## [Saved data entries]
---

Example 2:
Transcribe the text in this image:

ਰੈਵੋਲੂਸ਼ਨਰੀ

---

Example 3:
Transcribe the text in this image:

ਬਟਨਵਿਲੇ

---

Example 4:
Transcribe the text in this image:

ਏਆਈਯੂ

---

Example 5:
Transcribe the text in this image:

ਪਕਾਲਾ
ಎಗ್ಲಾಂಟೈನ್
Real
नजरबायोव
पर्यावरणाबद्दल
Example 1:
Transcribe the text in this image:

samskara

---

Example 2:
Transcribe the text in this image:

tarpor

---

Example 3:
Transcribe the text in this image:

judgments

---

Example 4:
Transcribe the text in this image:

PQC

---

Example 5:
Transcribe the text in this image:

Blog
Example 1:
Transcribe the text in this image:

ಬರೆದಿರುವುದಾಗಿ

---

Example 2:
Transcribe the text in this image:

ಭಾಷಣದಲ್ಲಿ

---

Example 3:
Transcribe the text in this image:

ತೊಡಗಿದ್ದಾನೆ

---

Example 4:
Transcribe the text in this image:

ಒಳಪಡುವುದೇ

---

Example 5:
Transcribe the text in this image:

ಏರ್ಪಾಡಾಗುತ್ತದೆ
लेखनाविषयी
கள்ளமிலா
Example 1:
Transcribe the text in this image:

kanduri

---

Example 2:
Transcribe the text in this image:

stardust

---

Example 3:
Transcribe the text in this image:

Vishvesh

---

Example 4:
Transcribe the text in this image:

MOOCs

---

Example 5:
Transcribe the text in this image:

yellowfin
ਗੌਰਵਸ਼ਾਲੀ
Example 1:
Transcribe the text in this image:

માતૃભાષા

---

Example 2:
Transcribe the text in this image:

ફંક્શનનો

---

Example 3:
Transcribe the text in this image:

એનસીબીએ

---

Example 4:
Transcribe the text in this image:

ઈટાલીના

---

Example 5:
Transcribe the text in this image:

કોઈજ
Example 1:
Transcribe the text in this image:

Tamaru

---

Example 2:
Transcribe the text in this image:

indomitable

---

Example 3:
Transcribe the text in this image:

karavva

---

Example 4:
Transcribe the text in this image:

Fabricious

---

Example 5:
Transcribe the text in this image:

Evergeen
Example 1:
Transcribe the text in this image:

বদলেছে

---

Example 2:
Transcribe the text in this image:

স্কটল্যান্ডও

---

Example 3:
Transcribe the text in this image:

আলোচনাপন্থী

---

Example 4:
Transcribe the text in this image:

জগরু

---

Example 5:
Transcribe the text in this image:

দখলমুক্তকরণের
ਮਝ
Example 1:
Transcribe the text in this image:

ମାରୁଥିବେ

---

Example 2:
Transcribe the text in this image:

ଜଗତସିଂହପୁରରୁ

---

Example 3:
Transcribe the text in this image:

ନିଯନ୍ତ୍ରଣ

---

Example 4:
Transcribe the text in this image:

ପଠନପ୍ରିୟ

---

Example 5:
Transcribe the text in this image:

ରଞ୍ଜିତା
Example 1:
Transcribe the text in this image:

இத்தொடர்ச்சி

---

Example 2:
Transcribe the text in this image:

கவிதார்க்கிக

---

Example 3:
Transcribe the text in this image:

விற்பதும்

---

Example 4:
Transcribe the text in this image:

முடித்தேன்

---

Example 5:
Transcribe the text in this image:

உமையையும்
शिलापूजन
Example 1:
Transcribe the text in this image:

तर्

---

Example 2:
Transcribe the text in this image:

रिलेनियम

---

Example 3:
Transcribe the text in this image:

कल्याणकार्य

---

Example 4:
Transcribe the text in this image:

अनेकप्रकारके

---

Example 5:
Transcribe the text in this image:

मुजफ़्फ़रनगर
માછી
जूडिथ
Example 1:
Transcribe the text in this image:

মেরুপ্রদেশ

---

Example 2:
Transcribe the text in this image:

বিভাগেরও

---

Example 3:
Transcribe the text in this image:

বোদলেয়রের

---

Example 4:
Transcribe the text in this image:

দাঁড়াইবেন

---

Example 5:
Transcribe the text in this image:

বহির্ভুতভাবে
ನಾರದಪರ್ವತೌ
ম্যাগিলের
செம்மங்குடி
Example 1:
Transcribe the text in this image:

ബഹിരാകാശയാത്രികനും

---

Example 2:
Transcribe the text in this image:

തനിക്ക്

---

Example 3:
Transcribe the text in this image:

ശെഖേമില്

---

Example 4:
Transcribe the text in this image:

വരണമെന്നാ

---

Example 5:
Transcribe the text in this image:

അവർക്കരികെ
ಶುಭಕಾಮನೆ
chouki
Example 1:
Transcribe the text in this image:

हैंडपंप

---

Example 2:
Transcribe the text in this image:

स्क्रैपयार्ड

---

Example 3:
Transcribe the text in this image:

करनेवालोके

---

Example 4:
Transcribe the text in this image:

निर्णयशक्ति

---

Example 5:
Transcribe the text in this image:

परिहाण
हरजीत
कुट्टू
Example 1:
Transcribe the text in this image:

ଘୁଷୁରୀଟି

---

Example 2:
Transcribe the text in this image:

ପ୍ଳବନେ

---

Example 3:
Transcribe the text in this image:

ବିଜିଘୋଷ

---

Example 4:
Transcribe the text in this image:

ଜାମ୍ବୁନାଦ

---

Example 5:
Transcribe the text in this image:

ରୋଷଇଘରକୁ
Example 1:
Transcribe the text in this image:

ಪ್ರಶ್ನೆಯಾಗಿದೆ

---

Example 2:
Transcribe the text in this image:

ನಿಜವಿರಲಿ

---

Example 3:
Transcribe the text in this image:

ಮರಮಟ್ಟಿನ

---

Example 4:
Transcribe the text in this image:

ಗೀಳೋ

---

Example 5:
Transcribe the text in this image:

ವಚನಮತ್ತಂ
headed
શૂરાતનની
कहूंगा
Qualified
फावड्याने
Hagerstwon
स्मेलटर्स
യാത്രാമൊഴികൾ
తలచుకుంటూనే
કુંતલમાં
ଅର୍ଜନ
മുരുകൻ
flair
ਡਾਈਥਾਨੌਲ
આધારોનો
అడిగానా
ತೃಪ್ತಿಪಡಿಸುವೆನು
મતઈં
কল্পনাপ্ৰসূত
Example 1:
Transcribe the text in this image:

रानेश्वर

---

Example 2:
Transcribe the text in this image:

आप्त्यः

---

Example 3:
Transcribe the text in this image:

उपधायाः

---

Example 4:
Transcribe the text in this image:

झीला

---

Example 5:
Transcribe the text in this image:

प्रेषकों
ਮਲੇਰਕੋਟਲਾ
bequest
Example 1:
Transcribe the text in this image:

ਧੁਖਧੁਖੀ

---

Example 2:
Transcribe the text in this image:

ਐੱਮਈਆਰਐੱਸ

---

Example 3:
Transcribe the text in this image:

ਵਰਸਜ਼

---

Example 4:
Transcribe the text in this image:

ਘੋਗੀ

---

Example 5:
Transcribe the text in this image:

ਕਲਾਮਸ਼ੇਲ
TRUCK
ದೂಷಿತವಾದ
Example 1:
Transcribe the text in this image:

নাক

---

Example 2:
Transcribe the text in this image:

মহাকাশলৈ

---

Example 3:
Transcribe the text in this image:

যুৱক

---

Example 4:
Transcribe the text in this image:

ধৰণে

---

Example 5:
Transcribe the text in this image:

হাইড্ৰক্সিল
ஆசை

## [ABOUT THIS TASK]
Every piece of the data is to be set down again exactly.

## [ANSWER SECTION]
---

Example 2:
Transcribe the text in this image:

ਰੈਵੋਲੂਸ਼ਨਰੀ

---

Example 3:
Transcribe the text in this image:

ਬਟਨਵਿਲੇ

---

Example 4:
Transcribe the text in this image:

ਏਆਈਯੂ

---

Example 5:
Transcribe the text in this image:

ਪਕਾਲਾ
ಎಗ್ಲಾಂಟೈನ್
Real
नजरबायोव
पर्यावरणाबद्दल
Example 1:
Transcribe the text in this image:

samskara

---

Example 2:
Transcribe the text in this image:

tarpor

---

Example 3:
Transcribe the text in this image:

judgments

---

Example 4:
Transcribe the text in this image:

PQC

---

Example 5:
Transcribe the text in this image:

Blog
Example 1:
Transcribe the text in this image:

ಬರೆದಿರುವುದಾಗಿ

---

Example 2:
Transcribe the text in this image:

ಭಾಷಣದಲ್ಲಿ

---

Example 3:
Transcribe the text in this image:

ತೊಡಗಿದ್ದಾನೆ

---

Example 4:
Transcribe the text in this image:

ಒಳಪಡುವುದೇ

---

Example 5:
Transcribe the text in this image:

ಏರ್ಪಾಡಾಗುತ್ತದೆ
लेखनाविषयी
கள்ளமிலா
Example 1:
Transcribe the text in this image:

kanduri

---

Example 2:
Transcribe the text in this image:

stardust

---

Example 3:
Transcribe the text in this image:

Vishvesh

---

Example 4:
Transcribe the text in this image:

MOOCs

---

Example 5:
Transcribe the text in this image:

yellowfin
ਗੌਰਵਸ਼ਾਲੀ
Example 1:
Transcribe the text in this image:

માતૃભાષા

---

Example 2:
Transcribe the text in this image:

ફંક્શનનો

---

Example 3:
Transcribe the text in this image:

એનસીબીએ

---

Example 4:
Transcribe the text in this image:

ઈટાલીના

---

Example 5:
Transcribe the text in this image:

કોઈજ
Example 1:
Transcribe the text in this image:

Tamaru

---

Example 2:
Transcribe the text in this image:

indomitable

---

Example 3:
Transcribe the text in this image:

karavva

---

Example 4:
Transcribe the text in this image:

Fabricious

---

Example 5:
Transcribe the text in this image:

Evergeen
Example 1:
Transcribe the text in this image:

বদলেছে

---

Example 2:
Transcribe the text in this image:

স্কটল্যান্ডও

---

Example 3:
Transcribe the text in this image:

আলোচনাপন্থী

---

Example 4:
Transcribe the text in this image:

জগরু

---

Example 5:
Transcribe the text in this image:

দখলমুক্তকরণের
ਮਝ
Example 1:
Transcribe the text in this image:

ମାରୁଥିବେ

---

Example 2:
Transcribe the text in this image:

ଜଗତସିଂହପୁରରୁ

---

Example 3:
Transcribe the text in this image:

ନିଯନ୍ତ୍ରଣ

---

Example 4:
Transcribe the text in this image:

ପଠନପ୍ରିୟ

---

Example 5:
Transcribe the text in this image:

ରଞ୍ଜିତା
Example 1:
Transcribe the text in this image:

இத்தொடர்ச்சி

---

Example 2:
Transcribe the text in this image:

கவிதார்க்கிக

---

Example 3:
Transcribe the text in this image:

விற்பதும்

---

Example 4:
Transcribe the text in this image:

முடித்தேன்

---

Example 5:
Transcribe the text in this image:

உமையையும்
शिलापूजन
Example 1:
Transcribe the text in this image:

तर्

---

Example 2:
Transcribe the text in this image:

रिलेनियम

---

Example 3:
Transcribe the text in this image:

कल्याणकार्य

---

Example 4:
Transcribe the text in this image:

अनेकप्रकारके

---

Example 5:
Transcribe the text in this image:

मुजफ़्फ़रनगर
માછી
जूडिथ
Example 1:
Transcribe the text in this image:

মেরুপ্রদেশ

---

Example 2:
Transcribe the text in this image:

বিভাগেরও

---

Example 3:
Transcribe the text in this image:

বোদলেয়রের

---

Example 4:
Transcribe the text in this image:

দাঁড়াইবেন

---

Example 5:
Transcribe the text in this image:

বহির্ভুতভাবে
ನಾರದಪರ್ವತೌ
ম্যাগিলের
செம்மங்குடி
Example 1:
Transcribe the text in this image:

ബഹിരാകാശയാത്രികനും

---

Example 2:
Transcribe the text in this image:

തനിക്ക്

---

Example 3:
Transcribe the text in this image:

ശെഖേമില്

---

Example 4:
Transcribe the text in this image:

വരണമെന്നാ

---

Example 5:
Transcribe the text in this image:

അവർക്കരികെ
ಶುಭಕಾಮನೆ
chouki
Example 1:
Transcribe the text in this image:

हैंडपंप

---

Example 2:
Transcribe the text in this image:

स्क्रैपयार्ड

---

Example 3:
Transcribe the text in this image:

करनेवालोके

---

Example 4:
Transcribe the text in this image:

निर्णयशक्ति

---

Example 5:
Transcribe the text in this image:

परिहाण
हरजीत
कुट्टू
Example 1:
Transcribe the text in this image:

ଘୁଷୁରୀଟି

---

Example 2:
Transcribe the text in this image:

ପ୍ଳବନେ

---

Example 3:
Transcribe the text in this image:

ବିଜିଘୋଷ

---

Example 4:
Transcribe the text in this image:

ଜାମ୍ବୁନାଦ

---

Example 5:
Transcribe the text in this image:

ରୋଷଇଘରକୁ
Example 1:
Transcribe the text in this image:

ಪ್ರಶ್ನೆಯಾಗಿದೆ

---

Example 2:
Transcribe the text in this image:

ನಿಜವಿರಲಿ

---

Example 3:
Transcribe the text in this image:

ಮರಮಟ್ಟಿನ

---

Example 4:
Transcribe the text in this image:

ಗೀಳೋ

---

Example 5:
Transcribe the text in this image:

ವಚನಮತ್ತಂ
headed
શૂરાતનની
कहूंगा
Qualified
फावड्याने
Hagerstwon
स्मेलटर्स
യാത്രാമൊഴികൾ
తలచుకుంటూనే
કુંતલમાં
ଅର୍ଜନ
മുരുകൻ
flair
ਡਾਈਥਾਨੌਲ
આધારોનો
అడిగానా
ತೃಪ್ತಿಪಡಿಸುವೆನು
મતઈં
কল্পনাপ্ৰসূত
Example 1:
Transcribe the text in this image:

रानेश्वर

---

Example 2:
Transcribe the text in this image:

आप्त्यः

---

Example 3:
Transcribe the text in this image:

उपधायाः

---

Example 4:
Transcribe the text in this image:

झीला

---

Example 5:
Transcribe the text in this image:

प्रेषकों
ਮਲੇਰਕੋਟਲਾ
bequest
Example 1:
Transcribe the text in this image:

ਧੁਖਧੁਖੀ

---

Example 2:
Transcribe the text in this image:

ਐੱਮਈਆਰਐੱਸ

---

Example 3:
Transcribe the text in this image:

ਵਰਸਜ਼

---

Example 4:
Transcribe the text in this image:

ਘੋਗੀ

---

Example 5:
Transcribe the text in this image:

ਕਲਾਮਸ਼ੇਲ
TRUCK
ದೂಷಿತವಾದ
Example 1:
Transcribe the text in this image:

নাক

---

Example 2:
Transcribe the text in this image:

মহাকাশলৈ

---

Example 3:
Transcribe the text in this image:

যুৱক

---

Example 4:
Transcribe the text in this image:

ধৰণে

---

Example 5:
Transcribe the text in this image:

হাইড্ৰক্সিল
ஆசை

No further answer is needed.